How to know when it is time to ask for help
Caregiver burnout is a huge problem. If you live with the person needing care, or visit daily for hours, you are especially at risk. Your life is on hold while your spouse or parent's well-being becomes your whole life. If you continue to care for someone daily you run the risk of ruining your physical and mental health. If that happens, you will be helping no one and creating more problems.
How can you tell if you are burning out?
You develop physical problems like headaches, aches and pains and frequent colds.
You are constantly tired despite getting sleep.
You are depressed or cry often.
You feel taken advantage of and used by others without appreciation.
Others (spouse, children, employers) complain that you are neglecting them.
You become resentful of the person you are caring for.
You become verbally or physically abusive to the person you are caring for.
If you find you are exhibiting any of these physical or emotional symptoms, you need to do something about it. Not only for yourself, but for the person you are caring for. Find help either paid or family. Even someone like The Extra Daughter can come a few hours a week and make a big difference. Getting away for two afternoons a week can refresh you enough to return home in a better state of mind. You can also join a support group.
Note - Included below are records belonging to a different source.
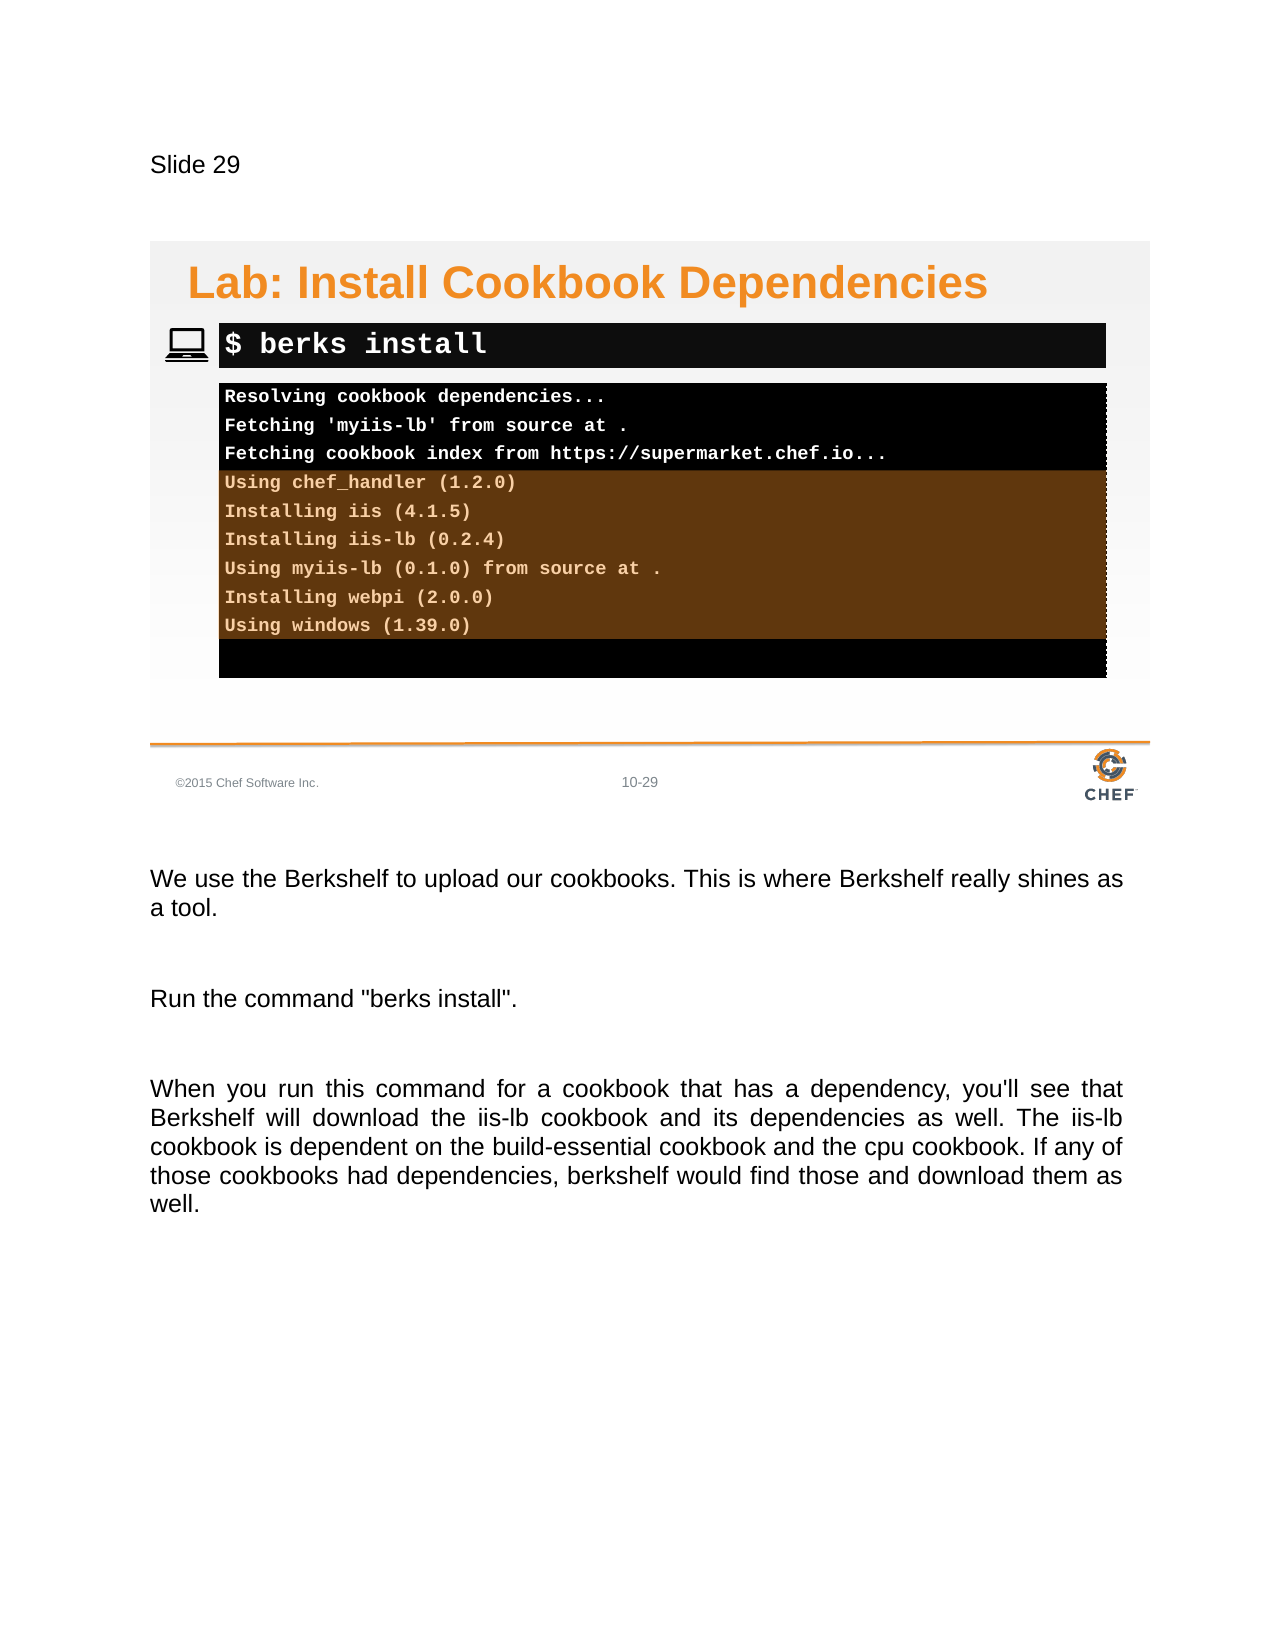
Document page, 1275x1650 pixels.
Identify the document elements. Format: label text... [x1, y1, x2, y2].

text When you run this command for a cookbook that has a dependency, you'll see that Berkshelf will download the iis-lb cookbook and its dependencies as well. The iis-lb cookbook is dependent on the build-essential cookbook and the cpu cookbook. If any of those cookbooks had dependencies, berkshelf would find those and download them as well. [150, 1074, 1125, 1218]
text Slide 29 [150, 150, 1125, 179]
text We use the Berkshelf to upload our cookbooks. This is where Berkshelf really shines as a tool. [150, 864, 1125, 921]
text Run the command "berks install". [150, 983, 1125, 1012]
The Alzheimer's Association has a support for those caring for those with dementia. Here is a link for Northeast Ohio: https://www.alz.org/cleveland/helping_you/programs_services/caregiver-support-groups
If you have gotten to the point of wanting to hurt the person you are caring for or hurting yourself, please, please make immediate arrangements for long-term care. You should not feel guilty about placing someone in long-term care who needs it.
Do not suffer alone. There is a vast network of companies and organizations there to help but you need to take the first step.